● What to work on: Pull out every line in the data below that contains the word "chart", and copy each of those lines in full.

━━━━━ Data for review ━━━━━

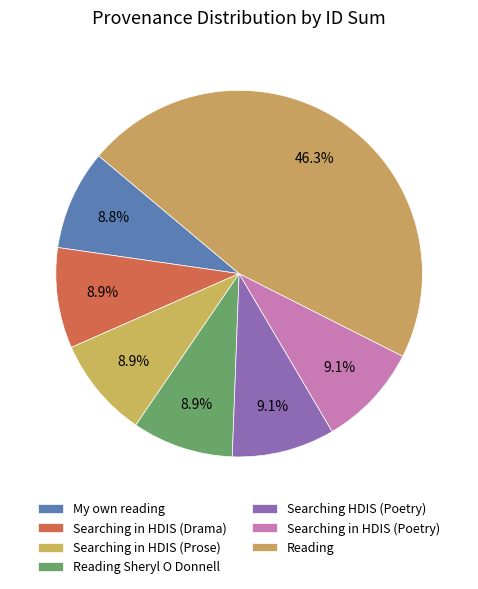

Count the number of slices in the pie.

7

━━━━━
━━━━━ Data for review ━━━━━

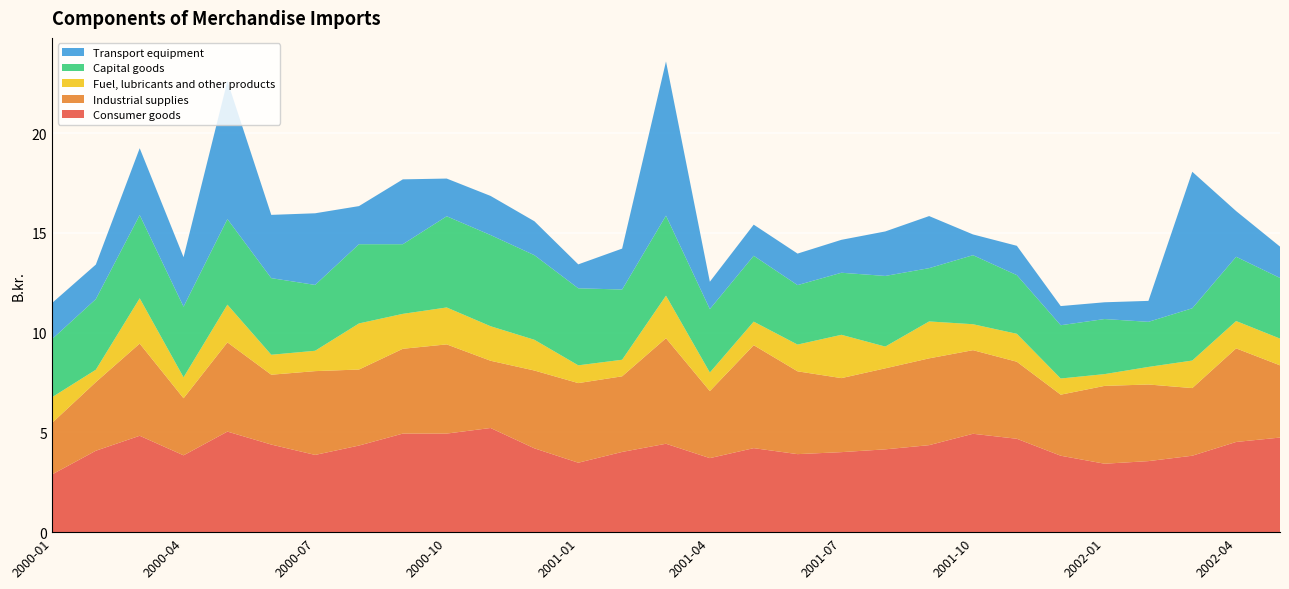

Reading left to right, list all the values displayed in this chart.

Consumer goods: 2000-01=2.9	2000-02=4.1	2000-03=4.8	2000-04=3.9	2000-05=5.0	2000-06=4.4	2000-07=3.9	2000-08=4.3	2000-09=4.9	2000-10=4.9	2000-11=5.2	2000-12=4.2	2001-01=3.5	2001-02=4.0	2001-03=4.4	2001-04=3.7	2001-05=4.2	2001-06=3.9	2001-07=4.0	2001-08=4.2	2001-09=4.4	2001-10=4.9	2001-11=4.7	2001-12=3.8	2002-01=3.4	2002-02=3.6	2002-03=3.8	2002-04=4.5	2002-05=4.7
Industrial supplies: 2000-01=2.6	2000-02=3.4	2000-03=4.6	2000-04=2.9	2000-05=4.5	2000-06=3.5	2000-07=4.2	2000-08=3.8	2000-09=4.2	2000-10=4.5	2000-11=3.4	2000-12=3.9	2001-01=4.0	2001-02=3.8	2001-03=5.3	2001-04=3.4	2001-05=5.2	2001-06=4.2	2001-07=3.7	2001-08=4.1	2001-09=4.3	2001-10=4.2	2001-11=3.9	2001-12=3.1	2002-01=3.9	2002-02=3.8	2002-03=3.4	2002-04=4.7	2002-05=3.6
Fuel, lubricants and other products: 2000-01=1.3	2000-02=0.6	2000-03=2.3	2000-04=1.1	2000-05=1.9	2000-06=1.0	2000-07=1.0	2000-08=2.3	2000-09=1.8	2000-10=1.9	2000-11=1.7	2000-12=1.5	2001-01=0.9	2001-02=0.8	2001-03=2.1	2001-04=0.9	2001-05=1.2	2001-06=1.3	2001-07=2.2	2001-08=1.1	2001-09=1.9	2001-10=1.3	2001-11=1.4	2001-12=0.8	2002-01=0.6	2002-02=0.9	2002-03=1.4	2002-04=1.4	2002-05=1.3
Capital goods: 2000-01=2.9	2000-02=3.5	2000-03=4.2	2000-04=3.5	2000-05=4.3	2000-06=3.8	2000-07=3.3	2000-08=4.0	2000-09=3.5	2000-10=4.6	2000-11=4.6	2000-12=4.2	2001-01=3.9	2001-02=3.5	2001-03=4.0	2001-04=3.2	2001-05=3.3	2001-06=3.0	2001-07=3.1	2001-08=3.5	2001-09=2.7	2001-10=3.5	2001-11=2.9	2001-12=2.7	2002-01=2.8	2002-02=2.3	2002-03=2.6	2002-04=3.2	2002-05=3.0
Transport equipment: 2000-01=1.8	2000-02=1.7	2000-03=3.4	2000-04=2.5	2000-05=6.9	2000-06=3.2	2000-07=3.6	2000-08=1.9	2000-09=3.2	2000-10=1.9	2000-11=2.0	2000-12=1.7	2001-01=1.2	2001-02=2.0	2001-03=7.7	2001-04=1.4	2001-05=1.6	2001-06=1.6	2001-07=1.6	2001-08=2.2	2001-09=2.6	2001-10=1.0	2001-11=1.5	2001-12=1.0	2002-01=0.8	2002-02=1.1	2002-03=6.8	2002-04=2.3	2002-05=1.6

━━━━━

● Task solution:
Reading left to right, list all the values displayed in this chart.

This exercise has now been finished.